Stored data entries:
────────────────────

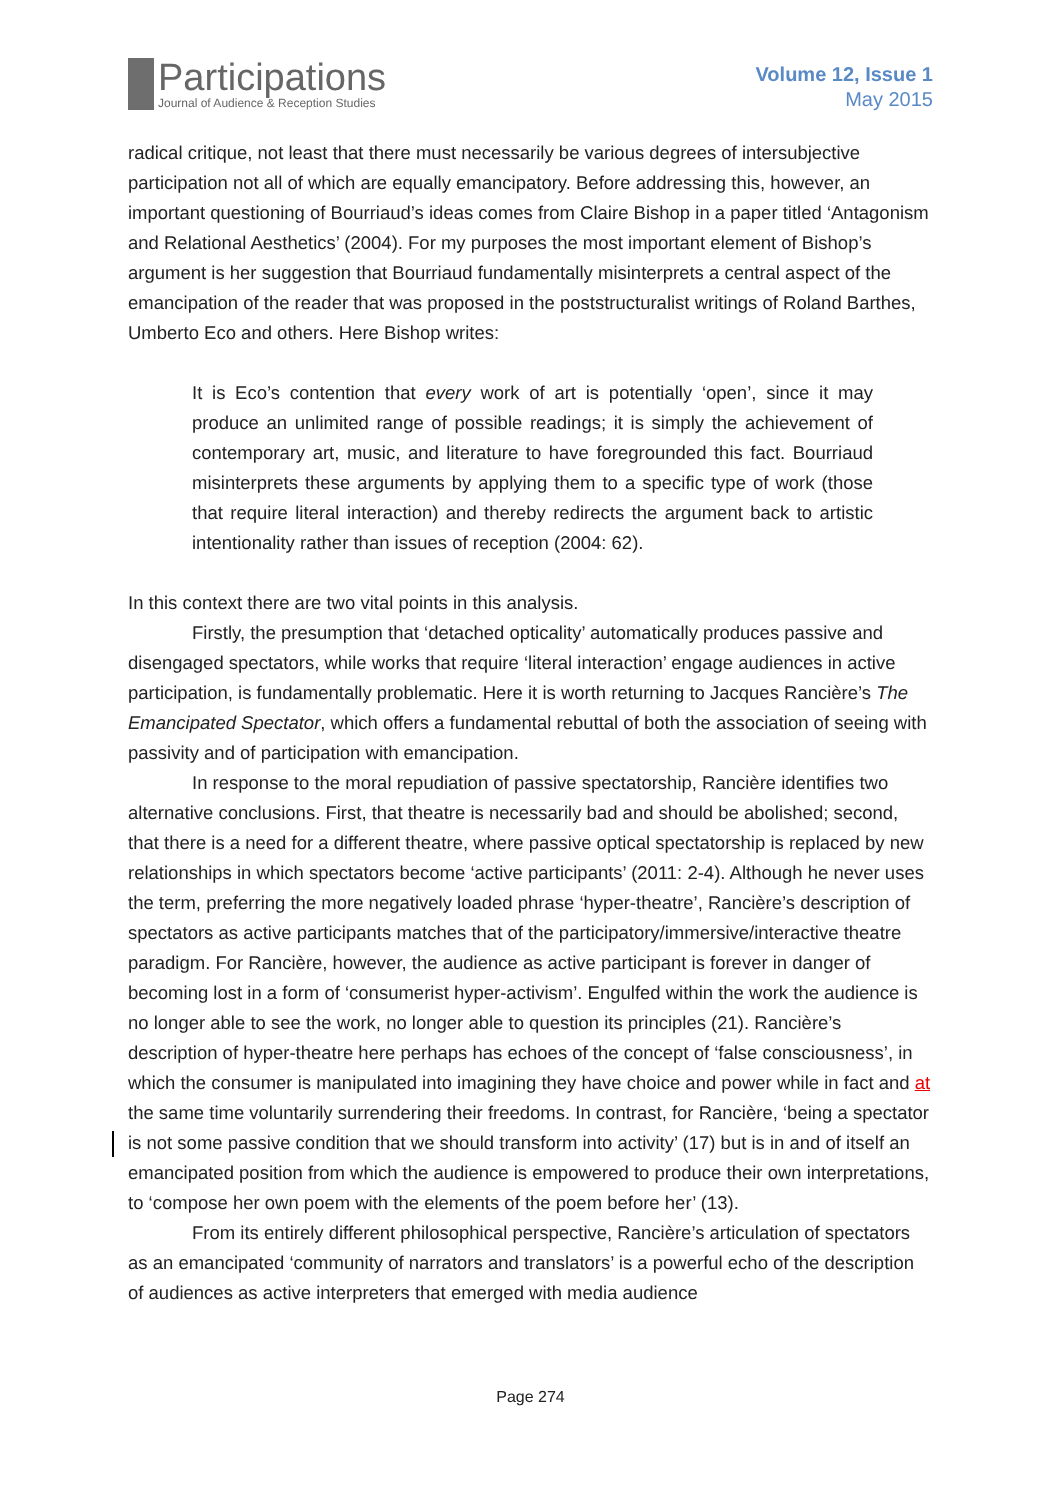Participations
Journal of Audience & Reception Studies
Volume 12, Issue 1
May 2015
radical critique, not least that there must necessarily be various degrees of intersubjective participation not all of which are equally emancipatory. Before addressing this, however, an important questioning of Bourriaud’s ideas comes from Claire Bishop in a paper titled ‘Antagonism and Relational Aesthetics’ (2004). For my purposes the most important element of Bishop’s argument is her suggestion that Bourriaud fundamentally misinterprets a central aspect of the emancipation of the reader that was proposed in the poststructuralist writings of Roland Barthes, Umberto Eco and others. Here Bishop writes:
It is Eco’s contention that every work of art is potentially ‘open’, since it may produce an unlimited range of possible readings; it is simply the achievement of contemporary art, music, and literature to have foregrounded this fact. Bourriaud misinterprets these arguments by applying them to a specific type of work (those that require literal interaction) and thereby redirects the argument back to artistic intentionality rather than issues of reception (2004: 62).
In this context there are two vital points in this analysis.
Firstly, the presumption that ‘detached opticality’ automatically produces passive and disengaged spectators, while works that require ‘literal interaction’ engage audiences in active participation, is fundamentally problematic. Here it is worth returning to Jacques Rancière’s The Emancipated Spectator, which offers a fundamental rebuttal of both the association of seeing with passivity and of participation with emancipation.
In response to the moral repudiation of passive spectatorship, Rancière identifies two alternative conclusions. First, that theatre is necessarily bad and should be abolished; second, that there is a need for a different theatre, where passive optical spectatorship is replaced by new relationships in which spectators become ‘active participants’ (2011: 2-4). Although he never uses the term, preferring the more negatively loaded phrase ‘hyper-theatre’, Rancière’s description of spectators as active participants matches that of the participatory/immersive/interactive theatre paradigm. For Rancière, however, the audience as active participant is forever in danger of becoming lost in a form of ‘consumerist hyper-activism’. Engulfed within the work the audience is no longer able to see the work, no longer able to question its principles (21). Rancière’s description of hyper-theatre here perhaps has echoes of the concept of ‘false consciousness’, in which the consumer is manipulated into imagining they have choice and power while in fact and at the same time voluntarily surrendering their freedoms. In contrast, for Rancière, ‘being a spectator is not some passive condition that we should transform into activity’ (17) but is in and of itself an emancipated position from which the audience is empowered to produce their own interpretations, to ‘compose her own poem with the elements of the poem before her’ (13).
From its entirely different philosophical perspective, Rancière’s articulation of spectators as an emancipated ‘community of narrators and translators’ is a powerful echo of the description of audiences as active interpreters that emerged with media audience
Page 274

────────────────────

Instructions to follow:
Where a line of the records has the string "fundamentally", copy that line.

Response to this exercise:
radical critique, not least that there must necessarily be various degrees of intersubjective participation not all of which are equally emancipatory. Before addressing this, however, an important questioning of Bourriaud’s ideas comes from Claire Bishop in a paper titled ‘Antagonism and Relational Aesthetics’ (2004). For my purposes the most important element of Bishop’s argument is her suggestion that Bourriaud fundamentally misinterprets a central aspect of the emancipation of the reader that was proposed in the poststructuralist writings of Roland Barthes, Umberto Eco and others. Here Bishop writes:
Firstly, the presumption that ‘detached opticality’ automatically produces passive and disengaged spectators, while works that require ‘literal interaction’ engage audiences in active participation, is fundamentally problematic. Here it is worth returning to Jacques Rancière’s The Emancipated Spectator, which offers a fundamental rebuttal of both the association of seeing with passivity and of participation with emancipation.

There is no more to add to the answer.